> SELECTED PASSAGE
---
Mathilde knows from previous (authorised and published) research that there is a mechanical process by which warpstone can be rapidly converted into Dhar.
Mathilde also has permission to study how the Waystones utilise Dhar for the purpose of removing Dhar from the world.
Arguably this is permission to design, test and if appropriate manufacture devices similar to the ratling gun firing chamber.

Whether doing so is a) wise or b) worth Mathilde's time is of course also arguable.
 
Re: Getting rid of warpstone
Mathilde knows from previous (authorised and published) research that there is a mechanical process by which warpstone can be rapidly converted into Dhar.
Mathilde also has permission to study how the Waystones utilise Dhar for the purpose of removing Dhar from the world.
Arguably this is permission to design, test and if appropriate manufacture devices similar to the ratling gun firing chamber.

Whether doing so is a) wise or b) worth Mathilde's time is of course also arguable.
Honestly, this sounds like a good way to accidentally a city if you start doing it in quantities large enough to actually noticeably impact the amount of warpstone in the world. And that's without the temptation that stockpiling enough warpstone to effectively turn this into an industrial process would represent to dark magic users, or the massive target it'd paint on the facility for skaven.
 
Hm. I assumed that those gates were stationed on the planet. If it was ejected by that initial burst of wind then sure.
---
> INFORMATION PROVIDED
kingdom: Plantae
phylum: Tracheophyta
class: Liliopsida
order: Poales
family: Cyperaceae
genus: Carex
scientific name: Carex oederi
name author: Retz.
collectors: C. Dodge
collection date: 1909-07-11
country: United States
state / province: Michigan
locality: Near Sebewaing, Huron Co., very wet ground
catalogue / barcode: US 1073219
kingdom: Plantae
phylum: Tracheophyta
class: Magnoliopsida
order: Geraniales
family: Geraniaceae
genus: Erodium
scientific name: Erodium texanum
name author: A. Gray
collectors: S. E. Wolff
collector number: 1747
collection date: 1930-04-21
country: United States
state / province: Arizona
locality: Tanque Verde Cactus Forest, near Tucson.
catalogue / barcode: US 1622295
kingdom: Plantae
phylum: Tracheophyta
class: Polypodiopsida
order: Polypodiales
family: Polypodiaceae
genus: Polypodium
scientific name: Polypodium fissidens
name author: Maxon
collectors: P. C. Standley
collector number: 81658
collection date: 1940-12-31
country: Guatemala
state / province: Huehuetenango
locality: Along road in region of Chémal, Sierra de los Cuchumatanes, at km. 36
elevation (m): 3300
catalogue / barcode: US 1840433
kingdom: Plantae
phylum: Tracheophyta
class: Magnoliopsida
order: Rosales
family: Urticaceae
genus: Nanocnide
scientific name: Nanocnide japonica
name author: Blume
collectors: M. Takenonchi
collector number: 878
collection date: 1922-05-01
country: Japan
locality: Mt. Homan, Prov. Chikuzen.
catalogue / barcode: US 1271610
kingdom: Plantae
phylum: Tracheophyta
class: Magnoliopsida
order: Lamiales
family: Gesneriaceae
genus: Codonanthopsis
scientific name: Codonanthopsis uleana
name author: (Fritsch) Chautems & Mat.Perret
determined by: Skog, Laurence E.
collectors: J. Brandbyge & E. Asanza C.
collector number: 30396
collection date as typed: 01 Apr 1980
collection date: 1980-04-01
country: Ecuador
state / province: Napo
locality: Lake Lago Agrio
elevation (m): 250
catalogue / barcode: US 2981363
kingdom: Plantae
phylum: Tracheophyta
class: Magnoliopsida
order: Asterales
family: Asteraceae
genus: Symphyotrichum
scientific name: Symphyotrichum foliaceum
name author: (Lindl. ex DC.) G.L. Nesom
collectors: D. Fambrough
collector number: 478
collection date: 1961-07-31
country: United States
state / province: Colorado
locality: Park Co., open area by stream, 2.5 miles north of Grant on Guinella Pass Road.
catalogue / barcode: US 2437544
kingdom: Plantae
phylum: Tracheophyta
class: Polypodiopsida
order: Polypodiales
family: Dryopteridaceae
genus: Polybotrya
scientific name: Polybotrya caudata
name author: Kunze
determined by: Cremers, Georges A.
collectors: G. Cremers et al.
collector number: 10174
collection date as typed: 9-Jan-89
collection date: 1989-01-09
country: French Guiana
---
> EXERCISE PROMPT
Answer these questions about the warpstone passage.
(a) What can warpstone be rapidly converted into by a mechanical process?
(b) What is Mathilde permitted to study about the Waystones?
(c) In the reply beginning "Honestly, this sounds like," who would see the facility as a massive target?

> THE RESULT
(a) Dhar.
(b) How the Waystones use Dhar to remove Dhar from the world.
(c) Skaven.